What Hath Our Hands Wrought?

What Hath Our Hands Wrought? 2013-04-04T11:55:33-04:00

In certain circles, it’s become popular to worry about the effects of “the Internet” on human life. The pace of technological development and the uncertainty about the long term effects of being constantly “plugged-in” both fuel our anxiety. The Atlantic alone has run two examples of this genre in the last week. First, Hanna Rosin recently wrote an Atlantic cover story about “The Touch-Screen Generation” and how early access to this technology might affect children’s development. She introduces the term “digital native” to talk about the new generation that is growing up knowing how to use modern technology even from infancy. The piece argues that tablets or television can be too all-consuming and might possibly hamper a child’s development.

Another recent article in the Atlantic began, 

We are in the midst of a “narcissism epidemic,” concluded psychologists Jean M. Twnege and W. Keith Campbell in their 2009 book. One study they describe showed that among a group of 37,000 college students, narcissistic personality traits rose just as quickly as obesity from the 1980s to the present. Fortunately for narcissists, the continued explosion of social networking has provided them with productivity tools to continually expand their reach—the likes of Facebook, Twitter, Pinterest, Foursquare, and occasionally Google Plus.

The author, Bill Davidow, goes on to describe the ways narcissists use the constant access to others afforded by social media to promote themselves. Apparently, the person who dies with the most Facebook friends and Twitter followers wins. This article, too, indulges in an anxiety that using new technology “too much” or in a way that’s “wrong” will alter us either as a society, as individuals, or both. 

There are legitimate concerns about the way technology may amplify perennial human problems, or even affect cognitive development.
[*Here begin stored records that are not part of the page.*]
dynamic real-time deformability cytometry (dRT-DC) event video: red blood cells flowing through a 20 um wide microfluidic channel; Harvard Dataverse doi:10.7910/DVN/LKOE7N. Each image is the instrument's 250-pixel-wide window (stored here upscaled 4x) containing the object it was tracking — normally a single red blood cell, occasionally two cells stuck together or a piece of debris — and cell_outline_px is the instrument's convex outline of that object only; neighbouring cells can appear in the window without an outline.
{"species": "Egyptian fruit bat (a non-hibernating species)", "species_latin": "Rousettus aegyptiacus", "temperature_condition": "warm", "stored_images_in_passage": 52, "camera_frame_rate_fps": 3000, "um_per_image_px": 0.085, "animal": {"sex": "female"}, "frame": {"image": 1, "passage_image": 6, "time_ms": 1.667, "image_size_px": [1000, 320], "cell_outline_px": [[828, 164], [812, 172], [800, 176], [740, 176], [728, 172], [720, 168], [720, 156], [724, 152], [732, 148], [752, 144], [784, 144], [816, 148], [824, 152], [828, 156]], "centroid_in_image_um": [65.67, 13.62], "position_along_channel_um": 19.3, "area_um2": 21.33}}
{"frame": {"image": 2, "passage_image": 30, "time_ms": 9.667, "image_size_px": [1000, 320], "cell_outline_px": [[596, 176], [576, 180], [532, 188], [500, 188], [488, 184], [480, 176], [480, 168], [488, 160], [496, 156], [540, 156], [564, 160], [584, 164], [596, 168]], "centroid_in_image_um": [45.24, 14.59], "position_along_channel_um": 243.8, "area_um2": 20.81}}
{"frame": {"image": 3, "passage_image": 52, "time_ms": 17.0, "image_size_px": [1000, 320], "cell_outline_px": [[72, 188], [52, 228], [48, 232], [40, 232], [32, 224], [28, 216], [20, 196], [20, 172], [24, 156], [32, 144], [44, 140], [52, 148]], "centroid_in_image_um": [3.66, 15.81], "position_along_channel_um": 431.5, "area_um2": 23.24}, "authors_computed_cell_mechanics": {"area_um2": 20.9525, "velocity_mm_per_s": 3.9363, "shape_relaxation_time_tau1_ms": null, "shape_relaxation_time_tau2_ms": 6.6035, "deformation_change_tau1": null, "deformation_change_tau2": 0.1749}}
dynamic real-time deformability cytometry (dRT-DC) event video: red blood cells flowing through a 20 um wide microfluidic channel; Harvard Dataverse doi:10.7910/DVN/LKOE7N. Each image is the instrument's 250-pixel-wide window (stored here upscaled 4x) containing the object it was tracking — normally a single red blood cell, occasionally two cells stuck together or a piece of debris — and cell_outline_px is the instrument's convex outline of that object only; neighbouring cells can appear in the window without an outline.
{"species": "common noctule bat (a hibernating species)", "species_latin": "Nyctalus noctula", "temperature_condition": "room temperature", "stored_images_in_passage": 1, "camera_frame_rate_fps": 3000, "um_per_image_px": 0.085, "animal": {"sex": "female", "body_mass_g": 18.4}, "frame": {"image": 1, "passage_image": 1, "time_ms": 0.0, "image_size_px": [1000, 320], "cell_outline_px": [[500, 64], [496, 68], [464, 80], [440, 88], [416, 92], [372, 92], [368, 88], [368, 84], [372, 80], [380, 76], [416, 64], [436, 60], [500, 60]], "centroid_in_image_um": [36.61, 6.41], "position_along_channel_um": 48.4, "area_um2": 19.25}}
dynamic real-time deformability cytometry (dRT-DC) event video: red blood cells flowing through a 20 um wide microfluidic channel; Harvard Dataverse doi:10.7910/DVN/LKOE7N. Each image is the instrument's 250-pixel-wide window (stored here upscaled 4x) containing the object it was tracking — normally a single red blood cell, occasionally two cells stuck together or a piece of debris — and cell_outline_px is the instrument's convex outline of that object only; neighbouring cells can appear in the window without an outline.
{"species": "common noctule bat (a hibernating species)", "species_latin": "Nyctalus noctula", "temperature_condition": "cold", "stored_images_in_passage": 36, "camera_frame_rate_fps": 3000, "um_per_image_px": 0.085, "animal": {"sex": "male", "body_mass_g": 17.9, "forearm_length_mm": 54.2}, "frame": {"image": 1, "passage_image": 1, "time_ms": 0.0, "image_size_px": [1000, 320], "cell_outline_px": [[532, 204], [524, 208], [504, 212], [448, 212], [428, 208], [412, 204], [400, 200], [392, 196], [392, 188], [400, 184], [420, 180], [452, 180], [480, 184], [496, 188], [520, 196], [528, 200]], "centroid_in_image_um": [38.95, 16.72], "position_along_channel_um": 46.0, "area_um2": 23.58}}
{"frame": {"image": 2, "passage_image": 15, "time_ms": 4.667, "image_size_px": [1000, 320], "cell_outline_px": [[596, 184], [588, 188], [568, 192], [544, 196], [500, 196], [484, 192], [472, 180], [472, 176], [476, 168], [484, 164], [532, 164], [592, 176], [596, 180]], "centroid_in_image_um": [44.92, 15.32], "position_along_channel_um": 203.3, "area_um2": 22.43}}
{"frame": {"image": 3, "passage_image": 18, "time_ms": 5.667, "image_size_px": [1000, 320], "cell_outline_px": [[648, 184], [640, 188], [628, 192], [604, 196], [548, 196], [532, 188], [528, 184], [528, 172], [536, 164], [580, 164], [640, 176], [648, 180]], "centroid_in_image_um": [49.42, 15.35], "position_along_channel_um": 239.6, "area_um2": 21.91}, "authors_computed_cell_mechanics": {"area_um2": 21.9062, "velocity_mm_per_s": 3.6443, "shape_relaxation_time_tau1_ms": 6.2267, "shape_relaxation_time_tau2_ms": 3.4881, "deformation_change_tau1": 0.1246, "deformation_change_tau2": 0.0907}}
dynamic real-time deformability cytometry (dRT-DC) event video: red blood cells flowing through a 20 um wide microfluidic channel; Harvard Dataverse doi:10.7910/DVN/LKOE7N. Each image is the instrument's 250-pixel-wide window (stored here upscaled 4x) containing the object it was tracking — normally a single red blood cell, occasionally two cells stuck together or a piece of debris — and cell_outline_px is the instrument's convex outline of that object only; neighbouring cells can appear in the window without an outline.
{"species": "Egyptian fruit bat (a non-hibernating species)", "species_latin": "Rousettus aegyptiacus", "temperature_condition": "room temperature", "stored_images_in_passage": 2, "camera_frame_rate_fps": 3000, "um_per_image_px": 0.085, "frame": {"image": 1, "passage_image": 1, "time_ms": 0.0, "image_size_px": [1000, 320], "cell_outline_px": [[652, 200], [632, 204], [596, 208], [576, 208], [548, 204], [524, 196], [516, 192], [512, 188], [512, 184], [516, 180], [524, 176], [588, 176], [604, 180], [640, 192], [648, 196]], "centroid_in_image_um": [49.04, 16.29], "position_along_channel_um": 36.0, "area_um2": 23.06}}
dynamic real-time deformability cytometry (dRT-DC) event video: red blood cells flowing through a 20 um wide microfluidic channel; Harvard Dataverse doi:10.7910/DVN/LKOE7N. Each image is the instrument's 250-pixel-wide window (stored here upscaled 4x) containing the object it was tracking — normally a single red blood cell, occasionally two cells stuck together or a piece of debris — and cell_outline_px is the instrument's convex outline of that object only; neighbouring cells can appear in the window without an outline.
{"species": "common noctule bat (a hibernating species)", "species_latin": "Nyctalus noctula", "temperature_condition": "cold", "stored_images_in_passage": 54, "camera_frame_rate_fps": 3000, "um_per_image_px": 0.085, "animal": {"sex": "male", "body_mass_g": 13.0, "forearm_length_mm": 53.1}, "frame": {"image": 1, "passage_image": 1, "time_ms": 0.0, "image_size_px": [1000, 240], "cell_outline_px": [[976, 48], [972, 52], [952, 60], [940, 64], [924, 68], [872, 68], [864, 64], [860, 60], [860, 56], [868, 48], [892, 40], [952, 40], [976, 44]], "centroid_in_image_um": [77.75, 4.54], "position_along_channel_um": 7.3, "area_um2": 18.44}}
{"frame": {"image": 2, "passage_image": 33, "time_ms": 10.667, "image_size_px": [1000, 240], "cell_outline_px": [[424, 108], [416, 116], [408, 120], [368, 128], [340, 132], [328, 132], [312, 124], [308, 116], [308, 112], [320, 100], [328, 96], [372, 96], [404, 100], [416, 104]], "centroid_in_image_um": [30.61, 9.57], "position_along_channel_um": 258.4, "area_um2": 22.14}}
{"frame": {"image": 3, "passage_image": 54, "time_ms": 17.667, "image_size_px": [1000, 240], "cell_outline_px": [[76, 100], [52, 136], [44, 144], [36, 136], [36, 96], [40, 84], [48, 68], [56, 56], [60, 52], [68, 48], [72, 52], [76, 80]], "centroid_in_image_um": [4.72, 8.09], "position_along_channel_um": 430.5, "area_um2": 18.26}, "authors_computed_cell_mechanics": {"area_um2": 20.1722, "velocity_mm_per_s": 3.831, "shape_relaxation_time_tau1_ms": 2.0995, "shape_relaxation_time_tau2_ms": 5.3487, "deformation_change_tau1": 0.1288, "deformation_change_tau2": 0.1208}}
But the kind of technological determinism that causes people to fret over the inevitable effects of social media and digital technology misses a few important things. 

As Davidow assures us at the conclusion of the article, all is not lost if we do use Facebook: “Social media are an important part of the lives of hundreds of millions of users around the world. If you are one of them, maintaining perspective is important. Do not let narcissists set your standards.” The narcissists, he says, should be jealous of your ability to be “normal.” In other words, it is possible to be a responsible partaker of social media—and those who use it excessively ought to aspire to reducing their intake to a more manageable level.

Similarly, Rosin writes that she decided to perform a small experiment with her own young child’s use of the tablet, allowing him for a period of several months to use the device as often and for as long as he wanted to. For a while, his usage was “extremely annoying and obviously untenable.” But that period didn’t last forever, and “after about 10 days, the iPad fell out of his rotation, just like every other toy does. He dropped it under the bed and never looked for it. It was completely forgotten for about six weeks. Now he picks it up every once in a while, but not all that often.” In other words, making the iPad a “normal” toy resulted in her son treating the technology in just as well-balanced a way as a toddler treats anything else.

In Evgeny Morozov’s newest book, To Save Everything, Click Here, he writes,

One may hate television for excessive advertising—but then, a publicly supported broadcasting system may have no need for advertising at all; TV programs don’t always have to be interrupted by ads. Video games might make us more violent—but, once again, they can do so many other things in so many different ways that it seems unfair to connect them only to one function. 

Morozov’s point is that by focusing on how the Internet, or tablets, or television shape us, we ignore the fact that digital technologies are malleable. Their nature and effects aren’t inevitable or permanent, and the technologies are variable in themselves. We can change them, we can integrate them into our lives responsibly (Morozov’s way of doing of this is to lock up his iPhone in a safe to keep himself from using it excessively), and we can recognize the limits of what they can and cannot do.

The Internet, smartphones, and tablets are not their own separate reality. The same things that were virtues, or that uplifted us, before the personal computer were around are still virtues now. The Internet, and constant access to it, doesn’t have to make us into worse, less informed, less socialized people. Just because parents can use television or iPads as built-in “babysitters” for their children, doesn’t make ignoring kids any less excusable or make the TV or tablet an inherently bad thing for children.

If our society is changing for the worse, let’s stop blaming what our hands have wrought—and start taking responsibility for how we use it.